- _What is asked_: Rewrite the entries from the line with "Q: Tell me how many mascara wands there are." through the line with "A: There are", both included, as a JSON list of strings with one string per line and blank lines omitted.

- _Records supplied_:
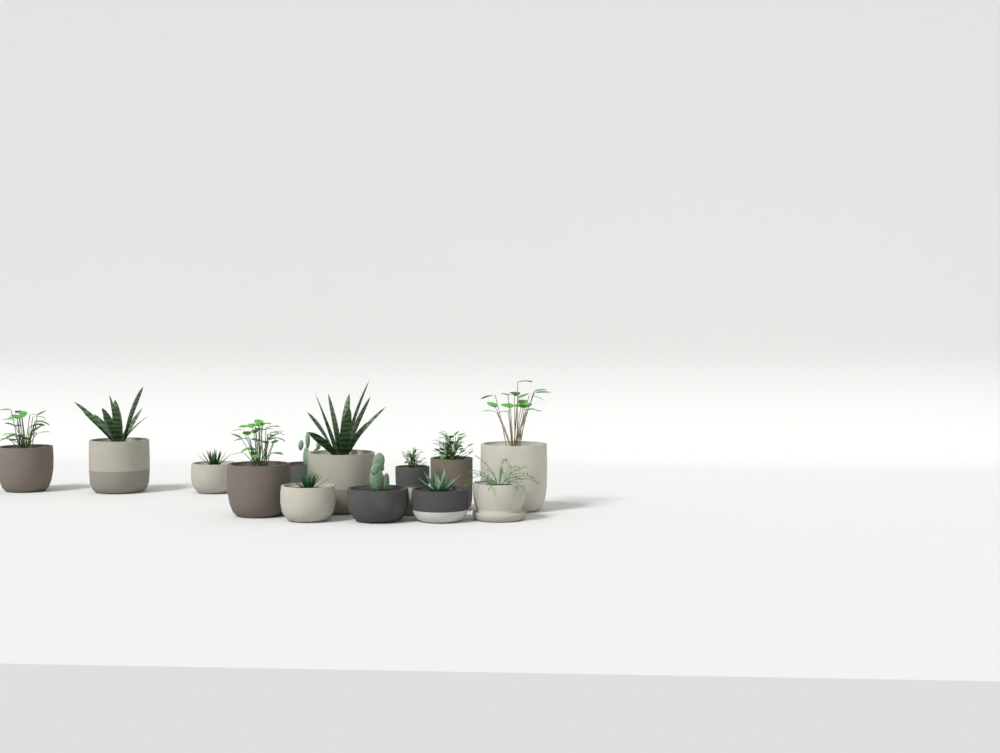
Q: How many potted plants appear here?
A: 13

* * *

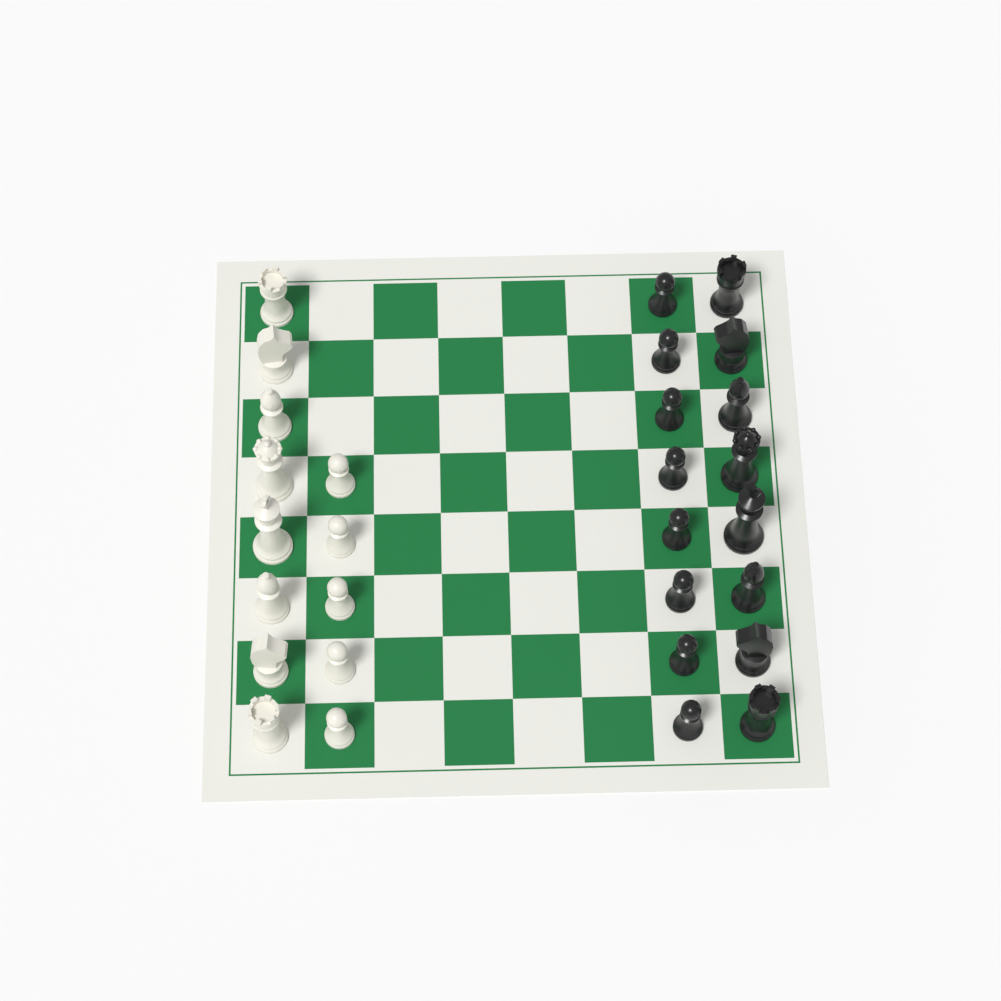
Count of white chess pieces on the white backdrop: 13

---

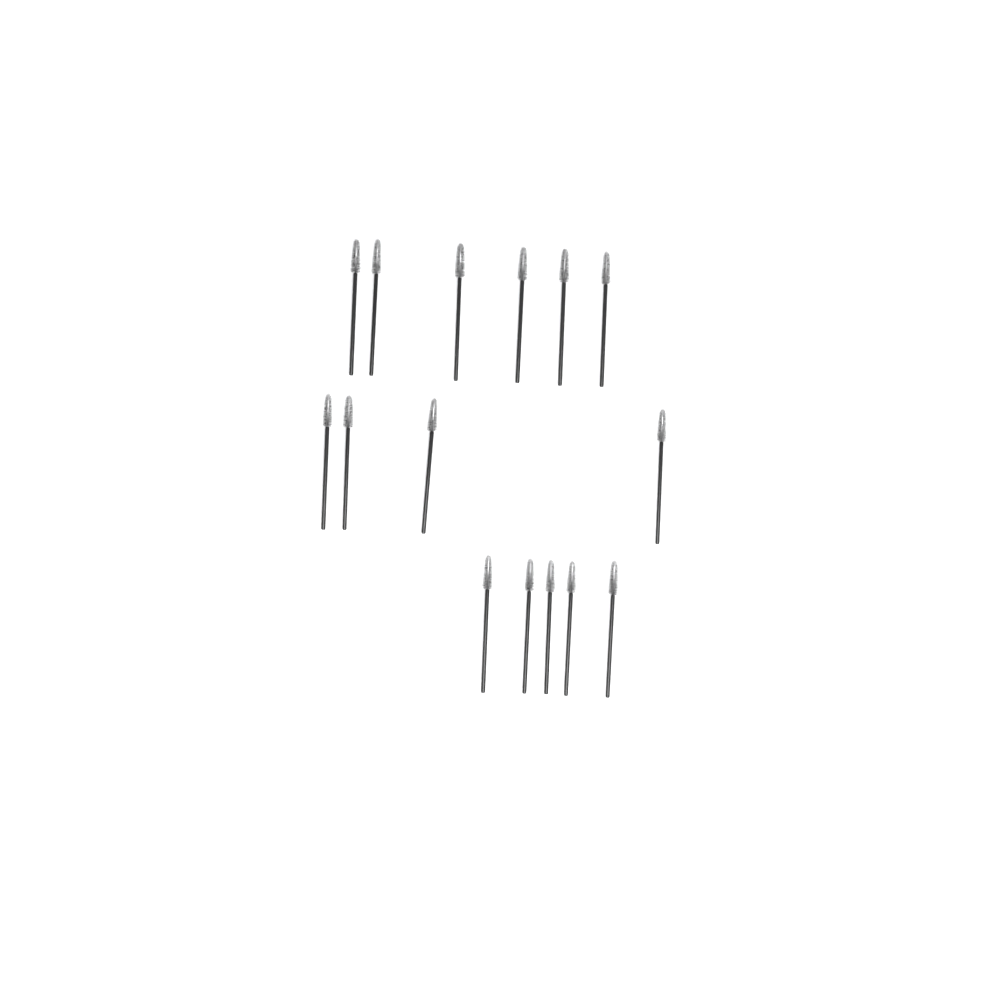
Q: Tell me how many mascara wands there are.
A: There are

- _Complete response_:
[
  "Q: Tell me how many mascara wands there are.",
  "A: There are"
]